Drag-and-drop reordering between sibling nodes in the TreeList widget is a feature I've been greatly anticipating, and I'm happy to see it available in the 2020 R3 release. Unfortunately, in its first incarnation, it has some serious reliability issues and doesn't seem production-ready to me. See the attached screen recording of the widget's demo page and observe the steps I take:
- I drag Rinah's node to the upper border of its current position, which is also the bottom border of Akeem's node. Nothing happens, as expected.
- I do the same thing again, but this time, it reorders Rinah before Akeem.
- I then drag Rinah to the upper border of its current position again, which is also the bottom border of its parent node Hyacinth. Instead of the expected behavior of nothing happening, Rinah becomes a sibling of Hyacinth ordered after her.
- I drag Rinah back to be a child of Hyacinth again so I can retest the same action from step 3.

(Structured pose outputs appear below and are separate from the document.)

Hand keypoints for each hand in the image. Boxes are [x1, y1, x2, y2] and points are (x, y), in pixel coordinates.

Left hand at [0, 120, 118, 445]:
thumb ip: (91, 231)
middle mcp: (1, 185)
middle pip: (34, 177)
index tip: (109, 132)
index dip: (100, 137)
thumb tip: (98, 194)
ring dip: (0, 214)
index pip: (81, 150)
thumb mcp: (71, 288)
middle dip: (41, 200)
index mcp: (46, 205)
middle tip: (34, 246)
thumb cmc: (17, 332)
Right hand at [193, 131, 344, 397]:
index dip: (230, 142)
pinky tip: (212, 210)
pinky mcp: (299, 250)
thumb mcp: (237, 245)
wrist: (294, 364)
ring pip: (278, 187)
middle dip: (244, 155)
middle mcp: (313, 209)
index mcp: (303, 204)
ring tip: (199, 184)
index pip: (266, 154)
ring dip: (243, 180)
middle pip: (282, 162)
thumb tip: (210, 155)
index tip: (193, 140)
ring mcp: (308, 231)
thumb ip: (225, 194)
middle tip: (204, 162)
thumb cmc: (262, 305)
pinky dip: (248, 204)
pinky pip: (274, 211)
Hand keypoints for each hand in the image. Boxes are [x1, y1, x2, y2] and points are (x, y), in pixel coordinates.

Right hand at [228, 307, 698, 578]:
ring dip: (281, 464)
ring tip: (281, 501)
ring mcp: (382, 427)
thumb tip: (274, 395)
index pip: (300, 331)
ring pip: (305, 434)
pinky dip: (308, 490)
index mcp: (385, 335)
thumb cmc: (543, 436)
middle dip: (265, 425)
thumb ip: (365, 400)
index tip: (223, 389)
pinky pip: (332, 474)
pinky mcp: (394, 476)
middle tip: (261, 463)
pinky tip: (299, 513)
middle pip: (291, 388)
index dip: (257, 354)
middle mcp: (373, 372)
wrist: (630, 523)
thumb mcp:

- I repeat step 3. Rinah becomes a sibling of Hyacinth again, but this time she is ordered before Hyacinth instead of after her.
From these steps, I can identify two bugs and a UX suggestion.
- Bug: Steps 1 and 2 should not have produced different results. The same action should consistently produce the same result.
- Bug: Dragging a node to the upper or lower border of its current position should not trigger any reordering action.
- Suggestion: Implement you drag-and-drop reordering UX to be more like DevExpress's TreeList. In their implementation, dragging a node to the upper or lower border of its current position does not even show a reordering indicator, making it obvious to the user that they're not going to reorder anything. In addition, their styling for doing a sibling-level reordering (a thick horizontal line across the entire length of the row where it's being reordered to) versus a re-parenting (making all four borders of the new parent appear thick while you're hovering over it) is much more intuitive in my opinion. It's very obvious when the node is going to be reordered, re-parented, or neither. See the other attachment for an example of what I mean.